• **The exercise**
Render the lines of all the records below as a numbered list, skipping any blank lines.

****************************************

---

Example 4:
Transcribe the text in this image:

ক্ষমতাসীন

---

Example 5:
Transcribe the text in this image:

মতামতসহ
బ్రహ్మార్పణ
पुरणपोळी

****************************************

• **Task result**
1. ---
2. Example 4:
3. Transcribe the text in this image:
4. ক্ষমতাসীন
5. ---
6. Example 5:
7. Transcribe the text in this image:
8. মতামতসহ
9. బ్రహ్మార్పణ
10. पुरणपोळी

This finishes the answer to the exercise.